Chapter 5. Configuring JVM memory usage

Control how Data Grid stores data in JVM memory by:

  • Managing JVM memory usage with eviction that automatically removes data from caches.
  • Adding lifespan and maximum idle times to expire entries and prevent stale data.
  • Configuring Data Grid to store data in off-heap, native memory.

5.1. Default memory configuration

By default Data Grid stores cache entries as objects in the JVM heap. Over time, as applications add entries, the size of caches can exceed the amount of memory that is available to the JVM. Likewise, if Data Grid is not the primary data store, then entries become out of date which means your caches contain stale data.

XML

<distributed-cache>
  <memory storage="HEAP"/>
</distributed-cache>

JSON

{
  "distributed-cache": {
    "memory" : {
      "storage": "HEAP"
    }
  }
}

YAML

distributedCache:
  memory:
    storage: "HEAP"

5.2. Eviction and expiration

Eviction and expiration are two strategies for cleaning the data container by removing old, unused entries. Although eviction and expiration are similar, they have some important differences.

  • ✓ Eviction lets Data Grid control the size of the data container by removing entries when the container becomes larger than a configured threshold.
  • ✓ Expiration limits the amount of time entries can exist. Data Grid uses a scheduler to periodically remove expired entries. Entries that are expired but not yet removed are immediately removed on access; in this case get() calls for expired entries return "null" values.
  • ✓ Eviction is local to Data Grid nodes.
  • ✓ Expiration takes place across Data Grid clusters.
  • ✓ You can use eviction and expiration together or independently of each other.
  • ✓ You can configure eviction and expiration declaratively in infinispan.xml to apply cache-wide defaults for entries.
  • ✓ You can explicitly define expiration settings for specific entries but you cannot define eviction on a per-entry basis.
  • ✓ You can manually evict entries and manually trigger expiration.

5.3. Eviction with Data Grid caches

Eviction lets you control the size of the data container by removing entries from memory in one of two ways:

  • Total number of entries (max-count).
  • Maximum amount of memory (max-size).

Eviction drops one entry from the data container at a time and is local to the node on which it occurs.

Important

Eviction removes entries from memory but not from persistent cache stores. To ensure that entries remain available after Data Grid evicts them, and to prevent inconsistencies with your data, you should configure persistent storage.

When you configure memory, Data Grid approximates the current memory usage of the data container. When entries are added or modified, Data Grid compares the current memory usage of the data container to the maximum size.
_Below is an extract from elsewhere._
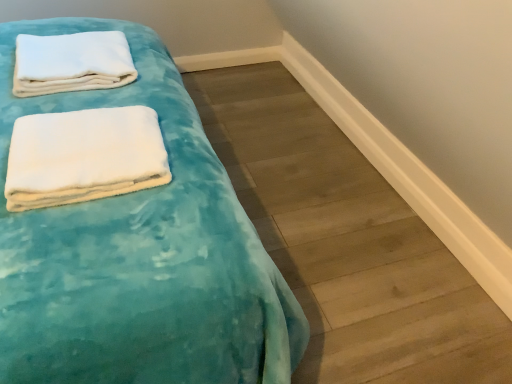
This screenshot has height=384, width=512. Find the location of `white soft towel at upper left, the second towel when ordered from back to front`. white soft towel at upper left, the second towel when ordered from back to front is located at coordinates (84, 156).

Identify the location of white soft towel at upper left, the 1th towel in the front-to-back sequence. This screenshot has width=512, height=384. (84, 156).

Based on their sizes in the image, would you say white soft towel at upper left, positioned as the first towel in bottom-to-top order, is bigger or smaller than white soft towel at upper left, positioned as the 1th towel in back-to-front order?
If the size exceeds the maximum, Data Grid performs eviction.

Eviction happens immediately in the thread that adds an entry that exceeds the maximum size.

5.3.1. Eviction strategies

When you configure Data Grid eviction you specify:

  • The maximum size of the data container.
  • A strategy for removing entries when the cache reaches the threshold.

You can either perform eviction manually or configure Data Grid to do one of the following:

  • Remove old entries to make space for new ones.
  • Throw ContainerFullException and prevent new entries from being created.

    The exception eviction strategy works only with transactional caches that use 2 phase commits; not with 1 phase commits or synchronization optimizations.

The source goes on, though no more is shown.